---------- Texto fornecido

30 Março 2023
Gänswein, secretário de Ratzinger: “Ao ex-cardeal de Milão me ligam estima e simpatia pessoal. Mas não posso dizer mais nada, em Santa Marta são muito sensíveis...”.
"Acredito que não poucos cardeais teriam vivido bem se Angelo Scola tivesse sido Pontífice". As palavras parecem fluir confortavelmente no largo sorriso que as acompanha. O padre Georg Gänswein, secretário pessoal de Joseph Ratzinger por quase vinte anos, não busca tópicos polêmicos ou frase de efeito, mas não se esquiva e não evita as perguntas, exceto uma.
A entrevista é de Giampiero Rossi, publicada por Corriere della Sera, 20-03-2023. A tradução é de Luisa Rabolini.
Olhando para trás agora, em uma tarde de primavera milanesa em 2023, o senhor pessoalmente teria preferido a eleição como Papa do então arcebispo de Milão, o cardeal Angelo Scola?
Não posso dizer que fui amigo do Cardeal Scola, mas a ele me liga uma grande simpatia pessoal e uma profunda estima. Mas dizer certas coisas hoje, sabendo que em Santa Marta são tão sensíveis...
Nascido em 1950, sacerdote da arquidiocese de Freiburg, na Alemanha desde 1984 e doutor em direito canônico. Chamado ao Vaticano em 1995, primeiro para a Congregação para o Culto Divino e a Disciplina dos Sacramentos e no ano seguinte para aquela da Doutrina da Fé, em 2003 tornou-se secretário pessoal do então Cardeal Joseph Ratzinger.
Após sua eleição ao pontificado, em 19 de abril de 2005, Bento XVI o confirmou no cargo e em 2012 o nomeou prefeito da Casa pontifícia, consagrando-o arcebispo, em 6 de janeiro de 2013, com o título de Urbisaglia. O Papa Francisco o manteve na responsabilidade do cargo confiando-lhe, porém, desde janeiro de 2020, a tarefa de se dedicar exclusivamente ao Papa Emérito.

--------------------

**O que se pede:**
A. Segundo a entrevista com Georg Gänswein, em que ano ele se tornou secretário pessoal do cardeal Joseph Ratzinger?
B. Retome a entrevista com Georg Gänswein a partir do ponto em que ela para e dê continuidade ao texto.
As entradas não têm nenhum papel nesta atividade.

---------- Dados extraídos

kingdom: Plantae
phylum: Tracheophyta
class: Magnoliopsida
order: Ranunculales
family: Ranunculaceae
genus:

--------------------

**Resultados por tarefa:**
A. Em 2003.

B.
E agora que Ratzinger se foi, ele aguarda por uma nova atribuição. Mas, nesse meio tempo, juntamente com o jornalista Saverio Gaeta, escreveu um livro: "Nient’altro che la verità - La mia vita al fianco di Benedetto XVI” [Nada mais que a verdade - A minha vida ao lado de Bento XVI]. E de passagem por Milão para uma apresentação na livraria Mondadori, fez uma pausa para recordar a relação entre o “seu” Papa e o cardeal Angelo Scola. O próprio arcebispo emérito de Milão proferiu palavras de grande afeto e estima, por ocasião da morte de Bento XVI: “Ele foi meu amigo, mas ainda mais um pai, nunca me deixando faltar a sua ajuda mesmo em determinados momentos não fáceis da minha vida”.
Que lembranças o senhor tem da relação entre essas duas figuras importantes da Igreja Católica?
Vêm-me à memória as duas visitas oficiais que Ratzinger fez a Scola durante o seu pontificado. A primeira foi em Veneza, onde Scola era Patriarca. Em maio de 2011. Além da própria da cidade, que por si só já me deixou lindas lembranças indeléveis, a acolhida foi extraordinária e já se notava muito bem a simpatia humana e a sintonia teológica entre o Papa e o Patriarca. Eles se conheciam já há tempo, precisamente em um contexto de reflexões teológicas, e naquele momento eles se encontravam numa bela sintonia. Para descrevê-la, penso na imagem de um veleiro levado por uma boa brisa.
E um ano depois a situação se reapresentou, em Milão, onde Scola se tornara arcebispo precisamente por escolha de Ratzinger.
No entanto, aquela não foi uma visita à diocese, mas aconteceu por ocasião do Encontro Mundial das Famílias. Eram as mesmas duas pessoas, ainda que o cardeal tivesse mudado de cargo e de cidade e ainda me lembro muito bem de vê-los muito felizes quando entraram no estádio San Siro lotado de pessoas.
Naquela época não se falava de um sucessor em potencial porque não era sequer concebível que um Papa renunciasse. Mas em 11 de fevereiro de 2013, as coisas mudaram improvisamente.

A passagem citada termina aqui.